Using time efficiently can maximize learning and student achievement.
President Abraham Lincoln is often credited with saying, “Give me six hours to chop down a tree and I’ll spend four hours sharpening the axe.”
Lincoln didn’t actually say that, but it’s still a valuable message. Every endeavor, after all, requires skillful time management – and education is certainly no exception.
We’ve discussed the school leader’s role in assuring a guaranteed and viable curriculum for students and in making sure that a standards-aligned curriculum is implemented. In this post, we’ll look at ways in which school leaders can maximize time to increase student achievement.
New standards can appear daunting at the onset, causing many principals to wonder how their teachers will cover that much material within their given time constraints. For most instructional leaders, it’s not simply about exposure. It’s about maximizing time to enable students to learn at deeper levels.
With national attention now focused on students mastering grade-appropriate standards of increased complexity, it’s no wonder that this is an important area for school leaders. That’s why Element 2 of Domain 3 of the Marzano School Leader Evaluation Model focuses on this very thing. It asks, “How do I, as a school leader, not only protect, but maximize the instructional time available to my teachers?”
Most of us could probably brainstorm a quick list of things we do to protect instructional time, and these would be sources of evidence in this area. For instance, you might already:
• Reduce the number of disruptive announcements throughout the day
• Schedule core subjects for early-morning hours, when students are fresh and ready to learn
• Schedule key classes at times when students can access extra support
• Match struggling students with teachers who have the expertise to help them succeed
• Prevent students from leaving the classroom for other activities
• Offer additional assistance at times that don’t interfere with students’ core subject class periods
What else can you do to help your school maximize time?
Do you encourage teachers to review testing or formative assessment data collaboratively to make sure students master key standards before taking the summative assessment? That’s a great first step, but to maximize instructional time, teachers must also identify and fine-tune four other key areas.
1) Identify where, in the curriculum, the material was taught
The collaborative group should examine the number of times students were exposed to the standard and the level to which this exposure helped them learn the material. Considering the format, did students have enough time to master the content?
2) Compare how the information is taught to how students are assessed
Unfortunately, students with the best teacher in the world can test poorly if the material isn’t taught the way it’s assessed. I learned this at my last district. Using a primary-level reading series, we taught students to identify the author’s purpose as either to entertain, inform, or persuade. When they were assessed on this standard, however, the students scored poorly, because the way the author’s purpose was assessed did not include these three labels.

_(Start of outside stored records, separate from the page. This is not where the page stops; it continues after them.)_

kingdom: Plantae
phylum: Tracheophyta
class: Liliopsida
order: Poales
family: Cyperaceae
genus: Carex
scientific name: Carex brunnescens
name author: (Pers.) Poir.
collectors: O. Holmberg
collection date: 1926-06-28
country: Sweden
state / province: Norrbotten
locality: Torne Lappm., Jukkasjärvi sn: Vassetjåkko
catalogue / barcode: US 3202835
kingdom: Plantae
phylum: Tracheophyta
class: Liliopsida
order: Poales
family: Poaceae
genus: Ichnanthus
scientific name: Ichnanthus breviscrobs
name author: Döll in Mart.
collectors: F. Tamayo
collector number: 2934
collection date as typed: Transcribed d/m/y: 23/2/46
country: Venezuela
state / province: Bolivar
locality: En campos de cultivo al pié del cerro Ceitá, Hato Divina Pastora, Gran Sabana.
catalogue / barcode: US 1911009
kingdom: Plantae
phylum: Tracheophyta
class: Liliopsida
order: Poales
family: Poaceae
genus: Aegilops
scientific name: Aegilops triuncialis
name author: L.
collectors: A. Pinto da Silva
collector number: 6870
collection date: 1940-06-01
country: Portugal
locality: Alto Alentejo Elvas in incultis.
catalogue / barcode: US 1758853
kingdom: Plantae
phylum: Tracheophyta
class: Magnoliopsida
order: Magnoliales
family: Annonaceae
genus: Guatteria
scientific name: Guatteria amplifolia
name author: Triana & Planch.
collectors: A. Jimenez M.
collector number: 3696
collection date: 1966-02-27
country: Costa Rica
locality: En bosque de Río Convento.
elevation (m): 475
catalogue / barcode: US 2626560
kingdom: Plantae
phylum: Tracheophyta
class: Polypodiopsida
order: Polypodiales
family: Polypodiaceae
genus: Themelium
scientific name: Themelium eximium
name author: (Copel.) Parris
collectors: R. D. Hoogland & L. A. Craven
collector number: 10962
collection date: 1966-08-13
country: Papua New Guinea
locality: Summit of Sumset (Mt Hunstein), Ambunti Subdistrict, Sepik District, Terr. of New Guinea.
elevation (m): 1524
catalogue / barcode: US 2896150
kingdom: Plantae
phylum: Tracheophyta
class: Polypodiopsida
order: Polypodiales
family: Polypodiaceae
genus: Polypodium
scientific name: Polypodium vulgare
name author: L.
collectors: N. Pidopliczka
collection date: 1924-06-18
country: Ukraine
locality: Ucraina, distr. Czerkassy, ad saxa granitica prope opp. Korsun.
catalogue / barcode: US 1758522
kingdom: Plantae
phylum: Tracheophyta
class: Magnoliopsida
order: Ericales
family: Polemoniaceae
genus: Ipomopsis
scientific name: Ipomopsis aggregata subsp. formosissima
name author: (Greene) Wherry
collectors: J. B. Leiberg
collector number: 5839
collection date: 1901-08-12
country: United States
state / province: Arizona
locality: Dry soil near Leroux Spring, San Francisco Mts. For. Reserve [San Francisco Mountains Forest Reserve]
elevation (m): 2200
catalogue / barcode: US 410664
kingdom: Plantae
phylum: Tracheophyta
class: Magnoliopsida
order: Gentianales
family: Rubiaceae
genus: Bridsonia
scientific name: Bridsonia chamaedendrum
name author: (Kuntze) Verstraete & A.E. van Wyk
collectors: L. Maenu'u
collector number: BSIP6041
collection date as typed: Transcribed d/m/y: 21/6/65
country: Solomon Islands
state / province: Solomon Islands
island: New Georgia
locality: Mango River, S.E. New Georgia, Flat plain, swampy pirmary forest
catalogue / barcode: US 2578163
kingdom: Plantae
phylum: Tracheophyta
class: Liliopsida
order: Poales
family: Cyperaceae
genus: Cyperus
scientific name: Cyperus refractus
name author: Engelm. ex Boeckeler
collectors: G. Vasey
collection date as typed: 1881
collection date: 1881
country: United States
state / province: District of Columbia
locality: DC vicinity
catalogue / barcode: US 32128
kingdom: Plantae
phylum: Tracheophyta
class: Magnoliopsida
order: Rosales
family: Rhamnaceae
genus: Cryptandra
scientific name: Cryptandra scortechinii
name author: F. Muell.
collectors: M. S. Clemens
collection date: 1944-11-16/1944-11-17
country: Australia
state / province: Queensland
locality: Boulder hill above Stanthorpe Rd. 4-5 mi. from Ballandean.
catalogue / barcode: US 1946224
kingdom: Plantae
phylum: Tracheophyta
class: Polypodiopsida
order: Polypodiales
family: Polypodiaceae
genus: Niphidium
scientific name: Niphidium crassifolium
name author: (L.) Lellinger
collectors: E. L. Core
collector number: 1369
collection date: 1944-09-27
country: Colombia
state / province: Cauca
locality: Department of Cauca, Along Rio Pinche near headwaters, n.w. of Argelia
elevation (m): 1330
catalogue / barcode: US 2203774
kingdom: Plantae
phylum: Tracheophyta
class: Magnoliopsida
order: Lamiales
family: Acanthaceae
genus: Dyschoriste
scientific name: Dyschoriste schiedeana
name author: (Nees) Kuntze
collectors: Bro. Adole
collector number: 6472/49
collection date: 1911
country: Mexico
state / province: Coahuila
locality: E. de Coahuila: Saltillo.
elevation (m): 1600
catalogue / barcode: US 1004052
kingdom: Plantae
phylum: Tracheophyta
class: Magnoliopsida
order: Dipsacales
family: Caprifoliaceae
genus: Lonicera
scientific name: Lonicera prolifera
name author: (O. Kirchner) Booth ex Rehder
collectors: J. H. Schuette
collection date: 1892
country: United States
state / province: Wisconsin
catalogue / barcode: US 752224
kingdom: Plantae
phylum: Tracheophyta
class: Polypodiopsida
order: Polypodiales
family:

Our teachers’ guides had led teachers to teach the material at a comprehension level, but it was assessed at an analysis level. After some discussion, teachers realized they could focus on teaching the implied main idea and the analysis level of author’s purpose simultaneously, protecting instructional time while covering the material more thoroughly and efficiently. In other words, before you begin, take a look at what will eventually be expected of the students and plan accordingly.
3) Dive more deeply into the data
Data can tell you a lot about students’ instructional needs. Carefully examine what it says about their current level of functioning on a standard. If they’ve mastered it, find ways to move them beyond the essential curriculum to extended, enrichment-centered instruction. Accelerating students past their grade level can cause issues at the upper grade levels or when they transfer to other schools, but those students may benefit more if teachers compact the material to challenge them with more complexity.
When teachers become familiar with student data, it helps them to find the best “starting point” for their students. This allows them to vary their instructional time based on knowledge of their students, rather than on the presentation of the textbook. As an instructional leader, I monitor this discussion in my teachers’ collaborative group. I talk with them about their lesson plans and observation data. I connect it to the data sources for their student groups. I ask them how they know what their students need, and we discuss sources of support for their instructional decisions. All of this becomes a source of evidence for me on Domain 3 of the Marzano School Leader Evaluation Model.
4) Consider student performance from a historical perspective
Vertical alignment is the key to our work here. Compare your teachers’ instructional focus to what students have been offered in the past and try to predict what will be required of students in the future. How have your team’s unit goals and standards compared with those of the past? How will they fit with the next year’s unit goals and standards? This level of vision and insight can help solidify the overall work of your school, benefiting everyone.